== WORK INSTRUCTIONS ==
Reproduce the records below exactly; the images should not appear.
START EXCERPTED RECORDS
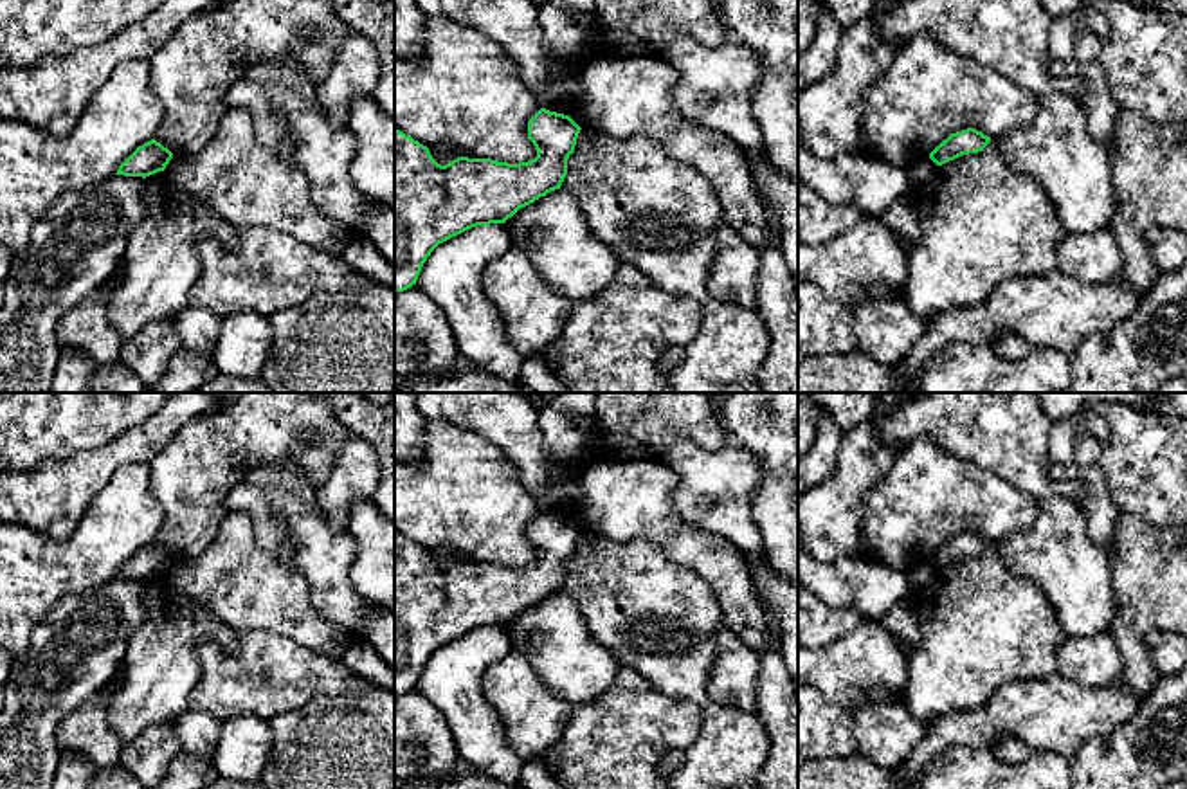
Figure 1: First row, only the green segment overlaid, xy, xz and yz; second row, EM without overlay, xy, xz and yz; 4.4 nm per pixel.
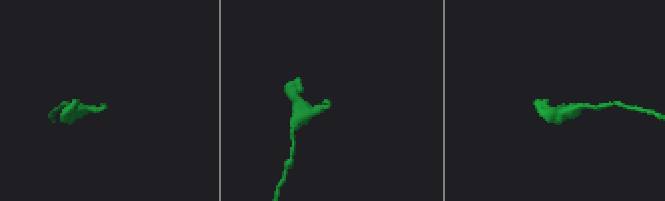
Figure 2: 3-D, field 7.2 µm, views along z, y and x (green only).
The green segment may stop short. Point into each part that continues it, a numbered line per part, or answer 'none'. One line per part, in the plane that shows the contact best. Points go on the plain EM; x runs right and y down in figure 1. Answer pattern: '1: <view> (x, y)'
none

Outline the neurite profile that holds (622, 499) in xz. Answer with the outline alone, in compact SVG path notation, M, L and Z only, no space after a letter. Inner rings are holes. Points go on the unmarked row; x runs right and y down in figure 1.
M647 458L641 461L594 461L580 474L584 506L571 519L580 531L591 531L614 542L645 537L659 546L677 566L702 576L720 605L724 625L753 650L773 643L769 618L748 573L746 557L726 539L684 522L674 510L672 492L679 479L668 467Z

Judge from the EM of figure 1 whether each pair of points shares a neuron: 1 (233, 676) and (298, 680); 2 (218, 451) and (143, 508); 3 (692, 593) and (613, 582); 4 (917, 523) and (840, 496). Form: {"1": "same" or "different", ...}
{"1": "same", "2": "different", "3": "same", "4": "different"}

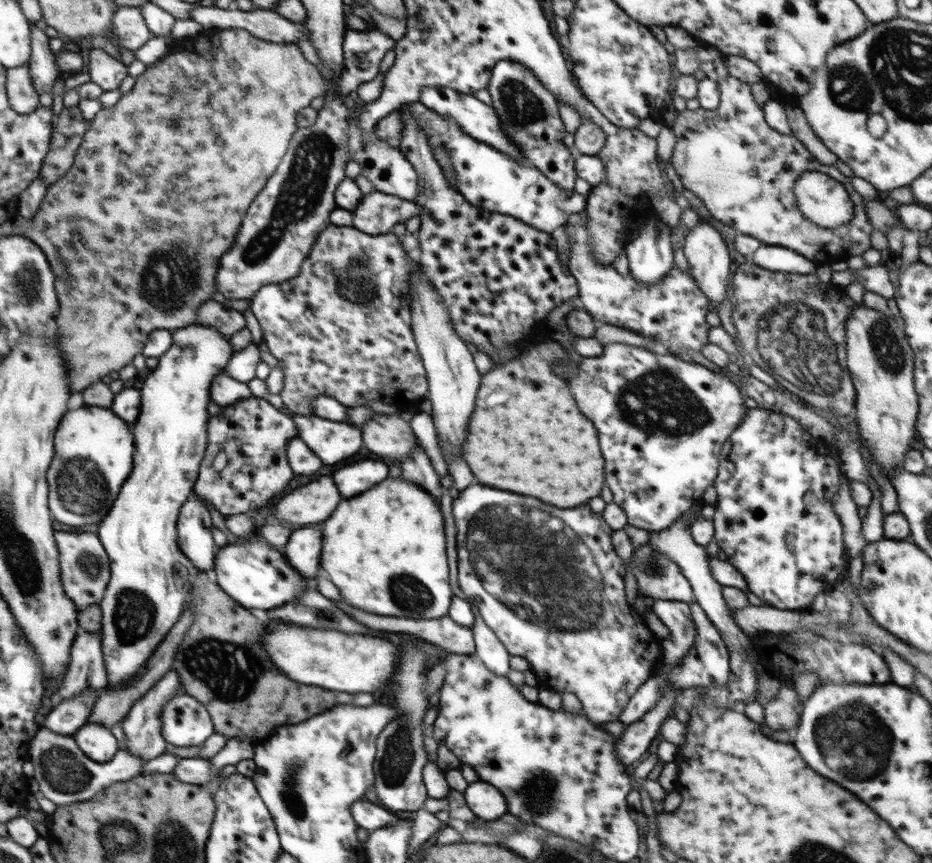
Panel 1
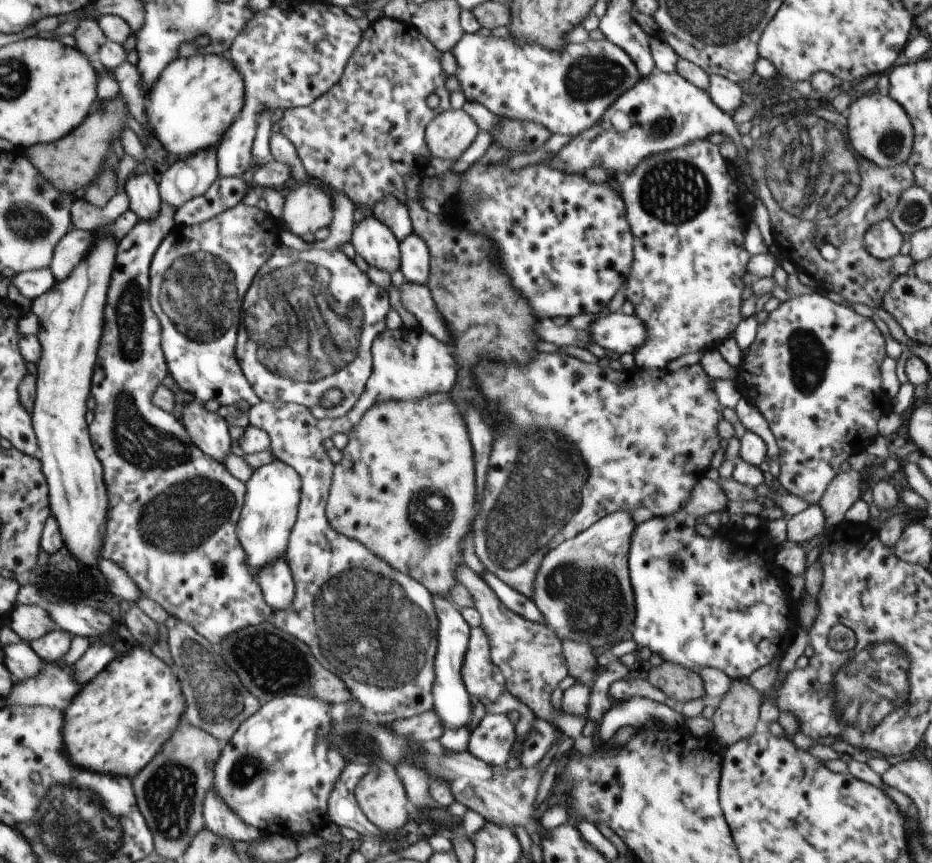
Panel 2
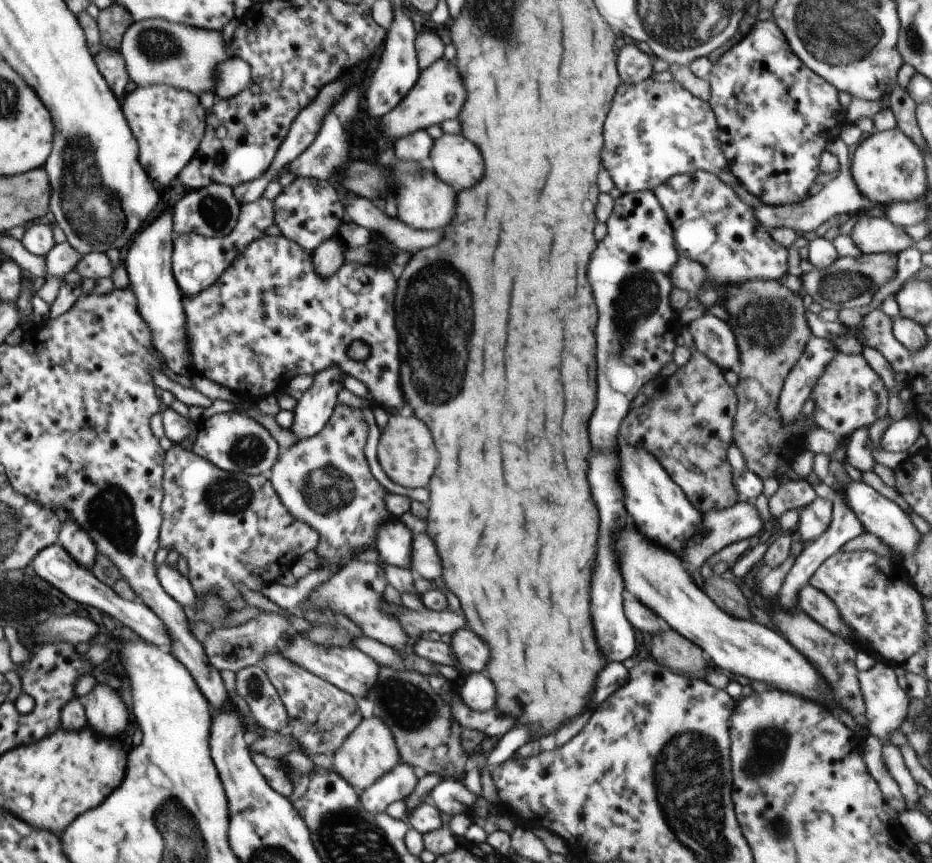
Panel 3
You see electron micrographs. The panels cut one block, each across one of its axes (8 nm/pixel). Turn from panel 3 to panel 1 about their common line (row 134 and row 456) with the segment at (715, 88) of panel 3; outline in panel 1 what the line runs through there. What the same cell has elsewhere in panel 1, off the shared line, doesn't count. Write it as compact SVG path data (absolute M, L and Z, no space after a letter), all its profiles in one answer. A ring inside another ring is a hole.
END EXCERPTED RECORDS
== EXERCISE ANSWER ==
Figure 1: First row, only the green segment overlaid, xy, xz and yz; second row, EM without overlay, xy, xz and yz; 4.4 nm per pixel.
Figure 2: 3-D, field 7.2 µm, views along z, y and x (green only).
The green segment may stop short. Point into each part that continues it, a numbered line per part, or answer 'none'. One line per part, in the plane that shows the contact best. Points go on the plain EM; x runs right and y down in figure 1. Answer pattern: '1: <view> (x, y)'
none

Outline the neurite profile that holds (622, 499) in xz. Answer with the outline alone, in compact SVG path notation, M, L and Z only, no space after a letter. Inner rings are holes. Points go on the unmarked row; x runs right and y down in figure 1.
M647 458L641 461L594 461L580 474L584 506L571 519L580 531L591 531L614 542L645 537L659 546L677 566L702 576L720 605L724 625L753 650L773 643L769 618L748 573L746 557L726 539L684 522L674 510L672 492L679 479L668 467Z

Judge from the EM of figure 1 whether each pair of points shares a neuron: 1 (233, 676) and (298, 680); 2 (218, 451) and (143, 508); 3 (692, 593) and (613, 582); 4 (917, 523) and (840, 496). Form: {"1": "same" or "different", ...}
{"1": "same", "2": "different", "3": "same", "4": "different"}

Panel 1
Panel 2
Panel 3
You see electron micrographs. The panels cut one block, each across one of its axes (8 nm/pixel). Turn from panel 3 to panel 1 about their common line (row 134 and row 456) with the segment at (715, 88) of panel 3; outline in panel 1 what the line runs through there. What the same cell has elsewhere in panel 1, off the shared line, doesn't count. Write it as compact SVG path data (absolute M, L and Z, no space after a letter), all its profiles in one answer. A ring inside another ring is a hole.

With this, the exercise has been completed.